Supplied information
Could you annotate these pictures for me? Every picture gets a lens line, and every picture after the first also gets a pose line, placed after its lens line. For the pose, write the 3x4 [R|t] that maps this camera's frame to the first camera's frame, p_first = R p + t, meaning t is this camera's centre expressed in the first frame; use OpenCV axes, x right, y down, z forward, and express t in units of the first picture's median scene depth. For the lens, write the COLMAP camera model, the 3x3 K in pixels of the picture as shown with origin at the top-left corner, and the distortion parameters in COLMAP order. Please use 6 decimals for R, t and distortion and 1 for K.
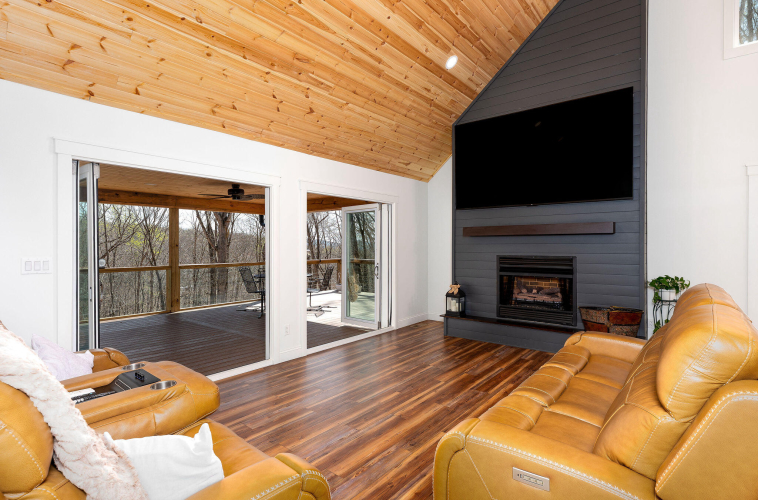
lens RADIAL K [[387.3, 0, 378.2], [0, 387.3, 249.2], [0, 0, 1]] dist [0.000049, -0.000077]
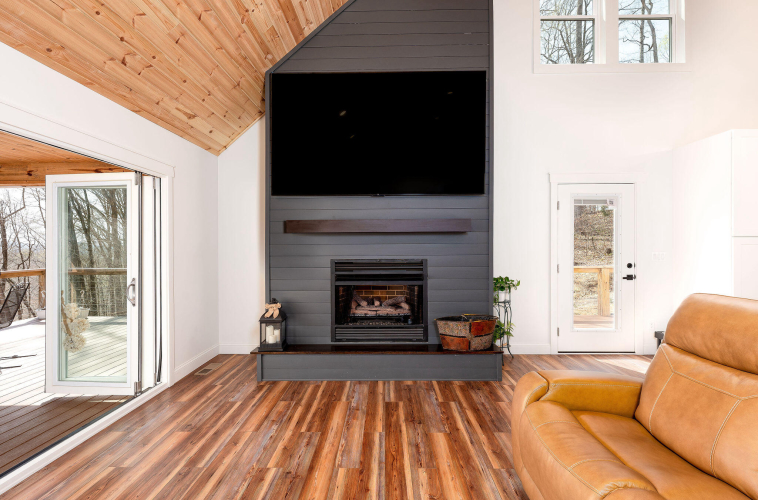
lens RADIAL K [[348.2, 0, 380.3], [0, 348.2, 246.8], [0, 0, 1]] dist [0.002266, 0.001087]
pose [[0.787968, -0.003647, 0.615706, -0.033568], [0.011316, 0.999899, -0.008560, -0.002242], [-0.615613, 0.013712, 0.787930, 0.410560]]
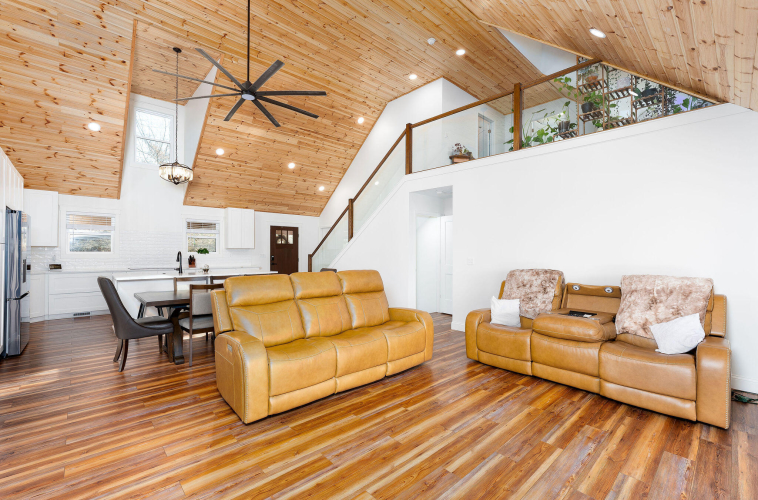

Problem
Rewrite every line of the listing above as a numbered list, skipping blank lines. Leave the pictures out of your answer.

Solution to this exercise
1. Could you annotate these pictures for me? Every picture gets a lens line, and every picture after the first also gets a pose line, placed after its lens line. For the pose, write the 3x4 [R|t] that maps this camera's frame to the first camera's frame, p_first = R p + t, meaning t is this camera's centre expressed in the first frame; use OpenCV axes, x right, y down, z forward, and express t in units of the first picture's median scene depth. For the lens, write the COLMAP camera model, the 3x3 K in pixels of the picture as shown with origin at the top-left corner, and the distortion parameters in COLMAP order. Please use 6 decimals for R, t and distortion and 1 for K.
2. lens RADIAL K [[387.3, 0, 378.2], [0, 387.3, 249.2], [0, 0, 1]] dist [0.000049, -0.000077]
3. lens RADIAL K [[348.2, 0, 380.3], [0, 348.2, 246.8], [0, 0, 1]] dist [0.002266, 0.001087]
4. pose [[0.787968, -0.003647, 0.615706, -0.033568], [0.011316, 0.999899, -0.008560, -0.002242], [-0.615613, 0.013712, 0.787930, 0.410560]]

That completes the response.